What you will do
Set down the entries again word for word, without any of the images.

────────────────────

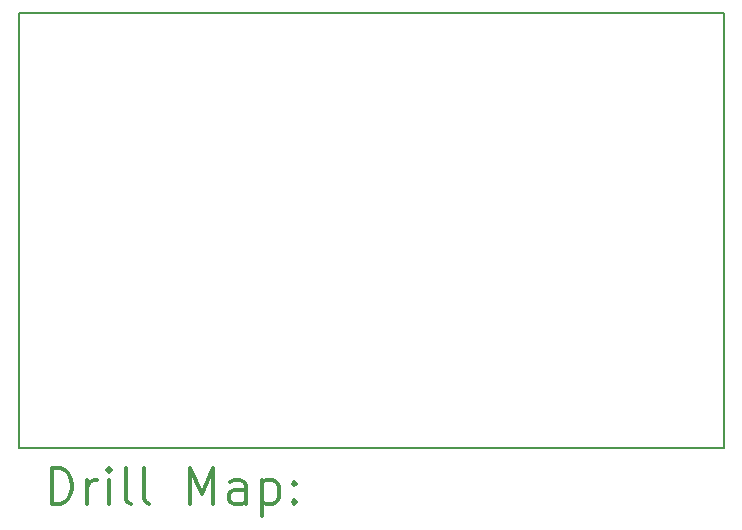
<source format=gbr>
%FSLAX45Y45*%
G04 Gerber Fmt 4.5, Leading zero omitted, Abs format (unit mm)*
G04 Created by KiCad (PCBNEW 5.0.2+dfsg1-1+deb10u1) date Wed 11 Jan 2023 08:50:02 PM +08*
%MOMM*%
%LPD*%
G01*
G04 APERTURE LIST*
%ADD10C,0.150000*%
%ADD11C,0.200000*%
%ADD12C,0.300000*%
G04 APERTURE END LIST*
D10*
X9906000Y-7112000D02*
X9906000Y-3429000D01*
X15875000Y-7112000D02*
X9906000Y-7112000D01*
X15875000Y-3429000D02*
X15875000Y-7112000D01*
X9906000Y-3429000D02*
X15875000Y-3429000D01*
D11*
D12*
X10184928Y-7585214D02*
X10184928Y-7285214D01*
X10256357Y-7285214D01*
X10299214Y-7299500D01*
X10327786Y-7328071D01*
X10342071Y-7356643D01*
X10356357Y-7413786D01*
X10356357Y-7456643D01*
X10342071Y-7513786D01*
X10327786Y-7542357D01*
X10299214Y-7570929D01*
X10256357Y-7585214D01*
X10184928Y-7585214D01*
X10484928Y-7585214D02*
X10484928Y-7385214D01*
X10484928Y-7442357D02*
X10499214Y-7413786D01*
X10513500Y-7399500D01*
X10542071Y-7385214D01*
X10570643Y-7385214D01*
X10670643Y-7585214D02*
X10670643Y-7385214D01*
X10670643Y-7285214D02*
X10656357Y-7299500D01*
X10670643Y-7313786D01*
X10684928Y-7299500D01*
X10670643Y-7285214D01*
X10670643Y-7313786D01*
X10856357Y-7585214D02*
X10827786Y-7570929D01*
X10813500Y-7542357D01*
X10813500Y-7285214D01*
X11013500Y-7585214D02*
X10984928Y-7570929D01*
X10970643Y-7542357D01*
X10970643Y-7285214D01*
X11356357Y-7585214D02*
X11356357Y-7285214D01*
X11456357Y-7499500D01*
X11556357Y-7285214D01*
X11556357Y-7585214D01*
X11827786Y-7585214D02*
X11827786Y-7428071D01*
X11813500Y-7399500D01*
X11784928Y-7385214D01*
X11727786Y-7385214D01*
X11699214Y-7399500D01*
X11827786Y-7570929D02*
X11799214Y-7585214D01*
X11727786Y-7585214D01*
X11699214Y-7570929D01*
X11684928Y-7542357D01*
X11684928Y-7513786D01*
X11699214Y-7485214D01*
X11727786Y-7470929D01*
X11799214Y-7470929D01*
X11827786Y-7456643D01*
X11970643Y-7385214D02*
X11970643Y-7685214D01*
X11970643Y-7399500D02*
X11999214Y-7385214D01*
X12056357Y-7385214D01*
X12084928Y-7399500D01*
X12099214Y-7413786D01*
X12113500Y-7442357D01*
X12113500Y-7528071D01*
X12099214Y-7556643D01*
X12084928Y-7570929D01*
X12056357Y-7585214D01*
X11999214Y-7585214D01*
X11970643Y-7570929D01*
X12242071Y-7556643D02*
X12256357Y-7570929D01*
X12242071Y-7585214D01*
X12227786Y-7570929D01*
X12242071Y-7556643D01*
X12242071Y-7585214D01*
X12242071Y-7399500D02*
X12256357Y-7413786D01*
X12242071Y-7428071D01*
X12227786Y-7413786D01*
X12242071Y-7399500D01*
X12242071Y-7428071D01*
M02*

</source>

────────────────────

Solution to the exercise
<source format=gbr>
%FSLAX45Y45*%
G04 Gerber Fmt 4.5, Leading zero omitted, Abs format (unit mm)*
G04 Created by KiCad (PCBNEW 5.0.2+dfsg1-1+deb10u1) date Wed 11 Jan 2023 08:50:02 PM +08*
%MOMM*%
%LPD*%
G01*
G04 APERTURE LIST*
%ADD10C,0.150000*%
%ADD11C,0.200000*%
%ADD12C,0.300000*%
G04 APERTURE END LIST*
D10*
X9906000Y-7112000D02*
X9906000Y-3429000D01*
X15875000Y-7112000D02*
X9906000Y-7112000D01*
X15875000Y-3429000D02*
X15875000Y-7112000D01*
X9906000Y-3429000D02*
X15875000Y-3429000D01*
D11*
D12*
X10184928Y-7585214D02*
X10184928Y-7285214D01*
X10256357Y-7285214D01*
X10299214Y-7299500D01*
X10327786Y-7328071D01*
X10342071Y-7356643D01*
X10356357Y-7413786D01*
X10356357Y-7456643D01*
X10342071Y-7513786D01*
X10327786Y-7542357D01*
X10299214Y-7570929D01*
X10256357Y-7585214D01*
X10184928Y-7585214D01*
X10484928Y-7585214D02*
X10484928Y-7385214D01*
X10484928Y-7442357D02*
X10499214Y-7413786D01*
X10513500Y-7399500D01*
X10542071Y-7385214D01*
X10570643Y-7385214D01*
X10670643Y-7585214D02*
X10670643Y-7385214D01*
X10670643Y-7285214D02*
X10656357Y-7299500D01*
X10670643Y-7313786D01*
X10684928Y-7299500D01*
X10670643Y-7285214D01*
X10670643Y-7313786D01*
X10856357Y-7585214D02*
X10827786Y-7570929D01*
X10813500Y-7542357D01*
X10813500Y-7285214D01*
X11013500Y-7585214D02*
X10984928Y-7570929D01*
X10970643Y-7542357D01*
X10970643Y-7285214D01*
X11356357Y-7585214D02*
X11356357Y-7285214D01*
X11456357Y-7499500D01*
X11556357Y-7285214D01*
X11556357Y-7585214D01*
X11827786Y-7585214D02*
X11827786Y-7428071D01*
X11813500Y-7399500D01*
X11784928Y-7385214D01*
X11727786Y-7385214D01*
X11699214Y-7399500D01*
X11827786Y-7570929D02*
X11799214Y-7585214D01*
X11727786Y-7585214D01*
X11699214Y-7570929D01*
X11684928Y-7542357D01*
X11684928Y-7513786D01*
X11699214Y-7485214D01*
X11727786Y-7470929D01*
X11799214Y-7470929D01*
X11827786Y-7456643D01*
X11970643Y-7385214D02*
X11970643Y-7685214D01*
X11970643Y-7399500D02*
X11999214Y-7385214D01*
X12056357Y-7385214D01*
X12084928Y-7399500D01*
X12099214Y-7413786D01*
X12113500Y-7442357D01*
X12113500Y-7528071D01*
X12099214Y-7556643D01*
X12084928Y-7570929D01*
X12056357Y-7585214D01*
X11999214Y-7585214D01*
X11970643Y-7570929D01*
X12242071Y-7556643D02*
X12256357Y-7570929D01*
X12242071Y-7585214D01*
X12227786Y-7570929D01*
X12242071Y-7556643D01*
X12242071Y-7585214D01*
X12242071Y-7399500D02*
X12256357Y-7413786D01*
X12242071Y-7428071D01*
X12227786Y-7413786D01*
X12242071Y-7399500D01*
X12242071Y-7428071D01*
M02*

</source>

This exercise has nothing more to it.